§ **Preguntas de estudio**
1) Resume en dos oraciones el fragmento del documento que aparece a continuación.
2) Contesta estas preguntas con datos del fragmento del documento que sigue:
(a) ¿Cuántas vidas de sabueso corresponden a un caballo?
(b) ¿A qué está dedicada la décima temporada del podcast?
(c) ¿Dónde tienen estos árboles una presencia invisible debido a sus usos más recientes?

§ **Fragmento del documento**
⟨

Un año para la estaca.
Tres años para el campo.
Tres vidas de campo para un sabueso.
Tres vidas de sabueso para un caballo.
Tres vidas de caballo para un ser humano.
Tres vidas humanas, un ciervo.
Tres vidas de ciervo para el mirlo.
Tres vidas de mirlo para el águila.
Tres vidas de águila para el salmón.
Tres vidas del salmón para el tejo.
Tres vidas de Tejo para el mundo entero, desde su inicio hasta su final. Ut Dixit, poeta.
Muy buenas y muchas gracias por acompañarme en La Senda de las Plantas Pertidas, este podcast etnobotánico donde dar voz a nuestras historias de amor y de desamor también, con un reino tan olvidado como esencial, el reino vegetal. Soy Aina Eserice, bióloga y escritora, y con el episodio de hoy damos por terminada la décima temporada del podcast, dedicada a las plantas y a la muerte, y lo hacemos con un invitado excepcional que me consta que era muy esperado por mucha gente al otro lado de las ondas.
Y es que en los últimos tiempos a estos árboles les han salido una cantidad de fans, entre los que yo me incluyo, astronómica. Sobre todo en tierras europeas, donde se han fraguado la mayoría de leyendas y costumbres relacionadas con ellos. Sin embargo, existen usos más recientes de estas plantas que los han convertido en una presencia invisible en hospitales del mundo entero, así que es posible que alguien de tu entorno haya tenido trato con ellas.

⟩

§ **Datos proporcionados**
⟨

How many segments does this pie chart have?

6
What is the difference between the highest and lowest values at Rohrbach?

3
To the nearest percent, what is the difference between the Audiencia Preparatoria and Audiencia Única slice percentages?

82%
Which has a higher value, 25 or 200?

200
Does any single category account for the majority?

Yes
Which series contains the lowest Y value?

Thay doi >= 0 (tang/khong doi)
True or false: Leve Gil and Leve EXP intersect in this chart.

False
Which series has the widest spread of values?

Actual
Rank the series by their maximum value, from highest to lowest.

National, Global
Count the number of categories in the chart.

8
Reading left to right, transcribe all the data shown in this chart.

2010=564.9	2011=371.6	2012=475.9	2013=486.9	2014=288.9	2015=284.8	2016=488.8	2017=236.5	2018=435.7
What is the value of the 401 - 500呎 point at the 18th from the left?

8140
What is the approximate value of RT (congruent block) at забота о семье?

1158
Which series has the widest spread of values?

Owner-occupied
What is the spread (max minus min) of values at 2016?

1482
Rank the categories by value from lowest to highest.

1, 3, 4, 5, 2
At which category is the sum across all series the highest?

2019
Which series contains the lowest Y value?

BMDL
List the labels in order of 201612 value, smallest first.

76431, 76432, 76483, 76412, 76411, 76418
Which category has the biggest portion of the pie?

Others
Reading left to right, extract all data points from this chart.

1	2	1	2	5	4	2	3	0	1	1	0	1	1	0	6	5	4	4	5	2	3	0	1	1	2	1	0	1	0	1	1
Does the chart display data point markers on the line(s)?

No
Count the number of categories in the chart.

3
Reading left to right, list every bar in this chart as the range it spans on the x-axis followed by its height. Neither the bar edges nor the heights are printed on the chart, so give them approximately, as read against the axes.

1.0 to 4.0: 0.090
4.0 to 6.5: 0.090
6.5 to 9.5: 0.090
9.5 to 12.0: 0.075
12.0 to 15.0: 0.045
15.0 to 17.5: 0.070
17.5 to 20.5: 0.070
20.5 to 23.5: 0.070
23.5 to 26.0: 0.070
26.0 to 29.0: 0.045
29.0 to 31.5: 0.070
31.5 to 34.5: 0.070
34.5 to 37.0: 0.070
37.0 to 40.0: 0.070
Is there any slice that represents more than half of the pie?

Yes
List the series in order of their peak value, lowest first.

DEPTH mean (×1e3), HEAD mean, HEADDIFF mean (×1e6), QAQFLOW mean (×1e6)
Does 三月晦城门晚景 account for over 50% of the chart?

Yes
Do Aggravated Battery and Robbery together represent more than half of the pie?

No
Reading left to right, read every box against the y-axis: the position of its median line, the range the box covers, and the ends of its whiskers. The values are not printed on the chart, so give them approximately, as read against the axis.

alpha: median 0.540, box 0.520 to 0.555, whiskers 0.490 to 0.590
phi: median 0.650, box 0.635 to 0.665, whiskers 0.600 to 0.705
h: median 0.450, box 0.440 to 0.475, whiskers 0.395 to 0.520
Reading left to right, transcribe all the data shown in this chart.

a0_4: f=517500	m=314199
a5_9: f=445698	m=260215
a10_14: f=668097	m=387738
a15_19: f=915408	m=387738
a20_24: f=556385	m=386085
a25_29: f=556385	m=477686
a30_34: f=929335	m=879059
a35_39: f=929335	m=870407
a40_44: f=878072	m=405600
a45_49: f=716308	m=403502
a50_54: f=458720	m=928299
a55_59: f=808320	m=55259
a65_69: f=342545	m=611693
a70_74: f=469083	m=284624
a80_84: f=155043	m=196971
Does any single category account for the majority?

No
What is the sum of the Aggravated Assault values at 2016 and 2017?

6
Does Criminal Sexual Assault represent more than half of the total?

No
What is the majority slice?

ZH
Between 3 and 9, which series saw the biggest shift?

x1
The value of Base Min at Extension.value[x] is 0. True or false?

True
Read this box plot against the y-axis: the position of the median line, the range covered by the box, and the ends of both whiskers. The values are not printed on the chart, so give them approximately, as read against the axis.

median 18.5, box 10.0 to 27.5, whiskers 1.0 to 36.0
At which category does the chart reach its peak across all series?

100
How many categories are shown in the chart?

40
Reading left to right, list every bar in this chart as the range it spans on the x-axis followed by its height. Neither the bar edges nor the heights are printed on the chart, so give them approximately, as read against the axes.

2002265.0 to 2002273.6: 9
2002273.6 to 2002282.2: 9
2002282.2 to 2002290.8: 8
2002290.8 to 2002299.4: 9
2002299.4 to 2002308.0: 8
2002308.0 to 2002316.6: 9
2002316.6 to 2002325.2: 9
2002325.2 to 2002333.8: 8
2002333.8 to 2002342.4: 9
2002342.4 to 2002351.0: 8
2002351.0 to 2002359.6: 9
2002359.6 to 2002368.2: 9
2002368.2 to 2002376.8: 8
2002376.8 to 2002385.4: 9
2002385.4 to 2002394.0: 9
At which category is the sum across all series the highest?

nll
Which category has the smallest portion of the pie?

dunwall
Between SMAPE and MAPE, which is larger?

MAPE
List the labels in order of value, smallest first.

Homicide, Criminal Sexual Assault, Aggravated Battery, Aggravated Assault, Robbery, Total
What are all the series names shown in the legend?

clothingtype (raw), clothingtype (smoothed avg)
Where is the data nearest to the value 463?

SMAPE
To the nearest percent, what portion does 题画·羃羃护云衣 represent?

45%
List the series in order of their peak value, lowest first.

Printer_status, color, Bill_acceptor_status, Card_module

⟩

§ **Soluciones del ejercicio**
1) El fragmento empieza con un poema que encadena duraciones de vida, desde la estaca hasta el tejo, cuyas tres vidas abarcan el mundo entero desde su inicio hasta su final. Después, la presentadora de un podcast etnobotánico anuncia que el episodio cierra la décima temporada, dedicada a las plantas y a la muerte, y habla de unos árboles con muchísimos fans, sobre todo en Europa, que por sus usos más recientes están presentes en hospitales de todo el mundo.

2)
(a) Tres vidas de sabueso.
(b) A las plantas y a la muerte.
(c) En hospitales del mundo entero.